Nano-hydroxyapatite particles were prepared using sol gel chemical precipitation method. The sol was thermally aged at low temperature at 50 °C for 2 h. Upon drying the sol particles agglomerated into a dry gel through van der Waals forces composed of 10–14-nm particles. A crystalline apatite is achieved after sintering at 450 °C resulting in a gained structure of 25–55 nm in diameter. Twenty-five weight percent suspension of nano-hydroxyapatite particles were added to 80% ethyl alcohol and stirred to achieve a homogenous suspension, and the right scaffold of each dog was immersed in the prepared suspension for 15 min under vacuum to insure adequate filling of all pores. Scaffolds were dried at 120 °C for 180 min and the process was repeated two times. Finally, the coated scaffolds were heated at 900 °C for 30 min to ensure proper drying of the particles without changing the chemistry of the particles or the supporting scaffold.

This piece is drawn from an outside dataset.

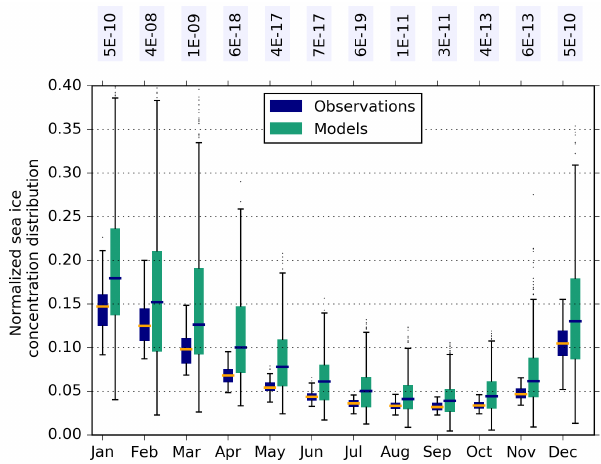
Figure 6. The 10–20% bin from the normalized sea ice concentra- tion distribution for each month, where boxes contain all years from 1992 to 2014 from (blue) the three sets of satellite observations and (green) the 40 CMIP5 models. Box plots as in Fig. 1. Annotated text is the p value calculated from a Kolmogorov–Smirnov test, which represents the confidence that the two populations come from the same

Mercury porosimetery was performed for evaluate pore size and distribution and to measure the total porosity percent of the scaffolds. Pore sizer (Porosimeter, Micromeritics 9320, USA) was used for testing the produced porosity on the nanoscale covering pore diameter in range from 360 to 0.006 μm.

Energy dispersive X-ray analysis (EDX) (INCA Penta FETX3, OXFORD Instruments, Model 6583, England) and X-ray diffraction analysis (XRD) (PANalytical, X Pert PRO, The Netherlands) with Cu target (λ = 1.54 Å), 45 kV, 40 mA, and 2Ɵ (10°–80°) were used to analyze elemental surface composition and crystal structure of the scaffolds. Density of the prepared scaffolds was compared to theoretical density of fully sintered zirconia.

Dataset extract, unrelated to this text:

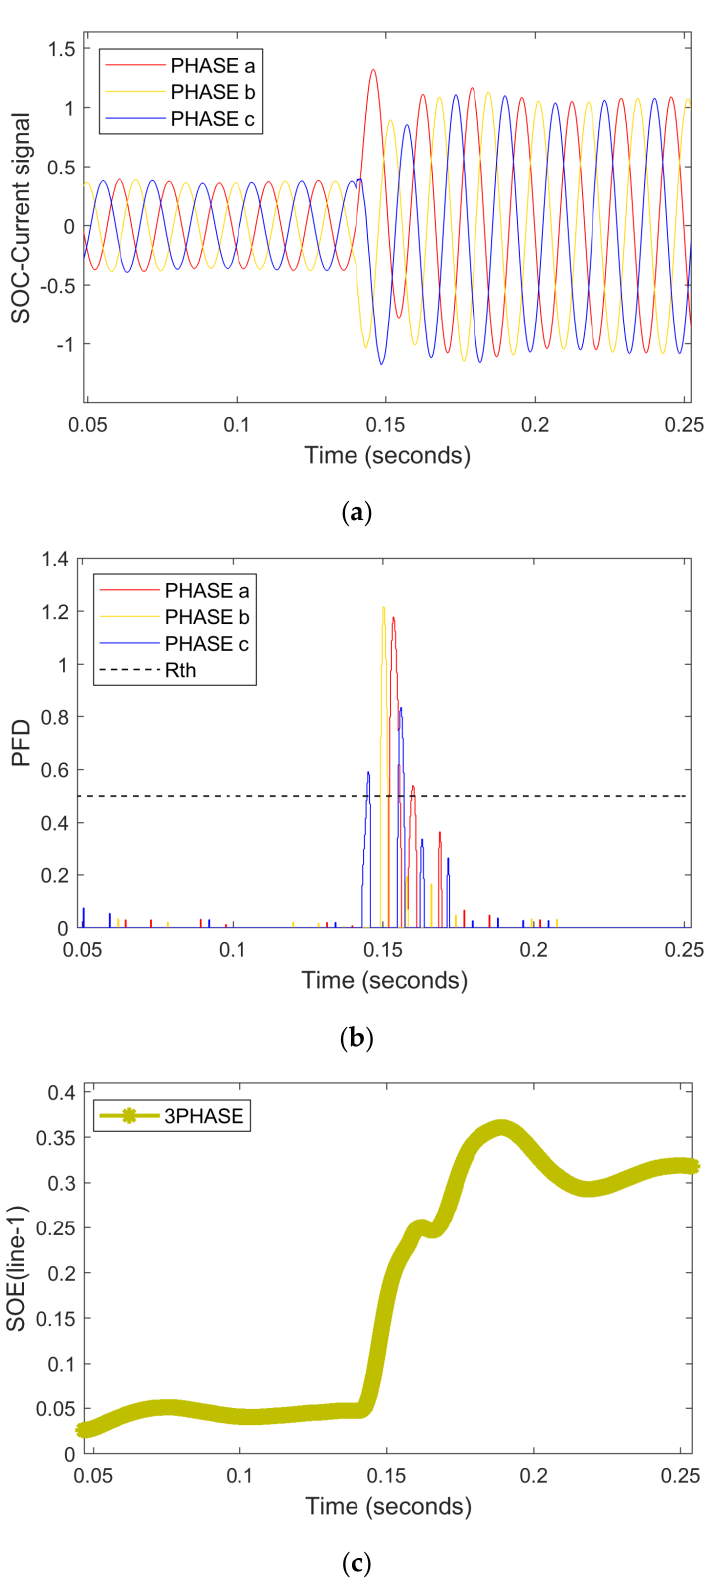
Figure 8. An LI three-phase fault with Z L = 0.1 Ω in IN mode. ( a ) Current signals ( b ) PFD ( c ) RNN- assisted SOE.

Twelve weeks after healing of the resected ridges, the animals were exposed to the second stage surgery where the created defect size was exposed using the same procedures described previously and each scaffold was seated in its final position. Resorbable collagen membrane (Biomend, Zimmer Inc, CA, USA) was used to cover the exposed surface of the scaffold and soft tissue was gently expanded and sutured to secure proper wound closure using resorbable suture material (Vicryl Rapide 5; Ethicon Inc., Somerville, NY). To increase primary retention, the scaffolds were fixed using resorbable polylactic acid fixation screws (Rapidsorb, Deput Synthes, PA, USA).